Records provided:
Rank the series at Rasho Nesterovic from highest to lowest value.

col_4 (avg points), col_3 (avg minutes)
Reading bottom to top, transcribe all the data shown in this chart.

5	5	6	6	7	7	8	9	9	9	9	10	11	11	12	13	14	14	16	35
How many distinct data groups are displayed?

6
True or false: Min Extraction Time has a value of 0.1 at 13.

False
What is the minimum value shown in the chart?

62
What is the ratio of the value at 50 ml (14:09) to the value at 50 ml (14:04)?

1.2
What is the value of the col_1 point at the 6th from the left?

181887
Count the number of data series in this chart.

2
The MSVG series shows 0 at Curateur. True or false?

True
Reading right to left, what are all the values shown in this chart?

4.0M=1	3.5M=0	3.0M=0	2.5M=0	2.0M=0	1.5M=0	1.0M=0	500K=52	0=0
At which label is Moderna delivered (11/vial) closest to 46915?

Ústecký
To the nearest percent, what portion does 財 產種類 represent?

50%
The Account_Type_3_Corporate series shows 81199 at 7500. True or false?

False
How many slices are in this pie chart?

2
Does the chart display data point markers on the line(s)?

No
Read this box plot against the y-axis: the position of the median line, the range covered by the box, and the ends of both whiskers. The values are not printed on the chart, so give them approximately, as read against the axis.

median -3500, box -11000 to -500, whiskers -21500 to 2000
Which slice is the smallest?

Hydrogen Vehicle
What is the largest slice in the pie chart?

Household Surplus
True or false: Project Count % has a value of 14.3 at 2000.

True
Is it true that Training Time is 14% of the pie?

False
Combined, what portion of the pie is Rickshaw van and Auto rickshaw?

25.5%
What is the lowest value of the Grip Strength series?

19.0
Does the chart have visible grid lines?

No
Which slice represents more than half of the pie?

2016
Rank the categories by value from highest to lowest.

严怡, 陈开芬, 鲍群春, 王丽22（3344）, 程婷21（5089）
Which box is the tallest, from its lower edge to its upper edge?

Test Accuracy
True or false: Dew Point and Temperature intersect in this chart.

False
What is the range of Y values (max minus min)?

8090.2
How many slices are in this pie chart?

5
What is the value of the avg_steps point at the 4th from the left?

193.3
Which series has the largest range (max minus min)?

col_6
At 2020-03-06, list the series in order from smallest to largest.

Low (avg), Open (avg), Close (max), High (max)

Job: Report every line of the material above that contains the word "chart". Case counts, so match its capitalization.

Task solution:
Reading bottom to top, transcribe all the data shown in this chart.
What is the minimum value shown in the chart?
Count the number of data series in this chart.
Reading right to left, what are all the values shown in this chart?
How many slices are in this pie chart?
Does the chart display data point markers on the line(s)?
Read this box plot against the y-axis: the position of the median line, the range covered by the box, and the ends of both whiskers. The values are not printed on the chart, so give them approximately, as read against the axis.
What is the largest slice in the pie chart?
Does the chart have visible grid lines?
True or false: Dew Point and Temperature intersect in this chart.
How many slices are in this pie chart?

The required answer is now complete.